__EXCERPTED PASSAGE__.
* * * * *

Despite the discomfort, there is a straightforward structural explanation for this gap. Greece’s recent growth has mostly been concentrated in industries that don’t spread their profits widely. The most obvious example is tourism. The sector produces impressive export figures, fills airports and island resorts, and contributes significantly to GDP. However, it often results in low-paying, non-unionized, seasonal jobs. The owners of large hospitality enterprises, real estate investors, and hotel owners receive a disproportionate amount of the wealth it creates, not the waitress working split shifts in Mykonos or the cleaner in a four-star hotel in Athens. Similar trends have been seen in real estate, where foreign investment is entering the market and driving up asset prices in ways that favor landlords and sellers while putting pressure on renters and prospective buyers.

* * * * *

__INFORMATION SHOWN__.

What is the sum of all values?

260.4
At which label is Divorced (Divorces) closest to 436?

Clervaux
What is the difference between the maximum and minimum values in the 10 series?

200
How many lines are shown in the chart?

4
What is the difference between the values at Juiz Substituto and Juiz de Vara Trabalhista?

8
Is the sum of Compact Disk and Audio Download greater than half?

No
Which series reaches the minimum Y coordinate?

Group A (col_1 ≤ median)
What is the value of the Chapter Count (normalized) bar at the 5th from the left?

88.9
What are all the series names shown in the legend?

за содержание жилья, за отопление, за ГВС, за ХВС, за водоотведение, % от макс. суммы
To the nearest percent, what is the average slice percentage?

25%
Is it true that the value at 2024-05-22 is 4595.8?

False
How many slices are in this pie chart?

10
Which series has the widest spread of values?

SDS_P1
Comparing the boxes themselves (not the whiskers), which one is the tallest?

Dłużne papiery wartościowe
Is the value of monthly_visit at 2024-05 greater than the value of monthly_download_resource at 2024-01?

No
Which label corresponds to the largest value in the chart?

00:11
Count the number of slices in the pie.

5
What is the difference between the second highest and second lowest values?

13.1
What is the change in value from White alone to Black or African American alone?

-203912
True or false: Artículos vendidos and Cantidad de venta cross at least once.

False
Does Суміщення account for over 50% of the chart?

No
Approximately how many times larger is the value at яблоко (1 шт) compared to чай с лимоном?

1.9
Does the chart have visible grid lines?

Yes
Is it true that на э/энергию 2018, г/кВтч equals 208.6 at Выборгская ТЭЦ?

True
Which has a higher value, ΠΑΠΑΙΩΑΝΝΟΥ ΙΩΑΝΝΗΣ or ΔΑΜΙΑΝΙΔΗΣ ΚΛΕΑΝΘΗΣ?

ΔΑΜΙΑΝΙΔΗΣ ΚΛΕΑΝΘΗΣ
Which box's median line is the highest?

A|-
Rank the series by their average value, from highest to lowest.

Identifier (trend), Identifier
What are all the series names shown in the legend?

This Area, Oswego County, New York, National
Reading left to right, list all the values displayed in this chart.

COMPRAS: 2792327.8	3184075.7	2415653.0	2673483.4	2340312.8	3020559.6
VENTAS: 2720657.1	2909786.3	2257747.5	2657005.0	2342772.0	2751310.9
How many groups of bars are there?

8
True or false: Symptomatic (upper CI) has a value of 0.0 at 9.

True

* * * * *

__ASSIGNED TASK__.
In the passage on Greece's growth, what kinds of jobs does tourism often produce? Rely only on the passage on Greece's growth.

__EXERCISE RESULT__.
Low-paying, non-unionized, seasonal jobs.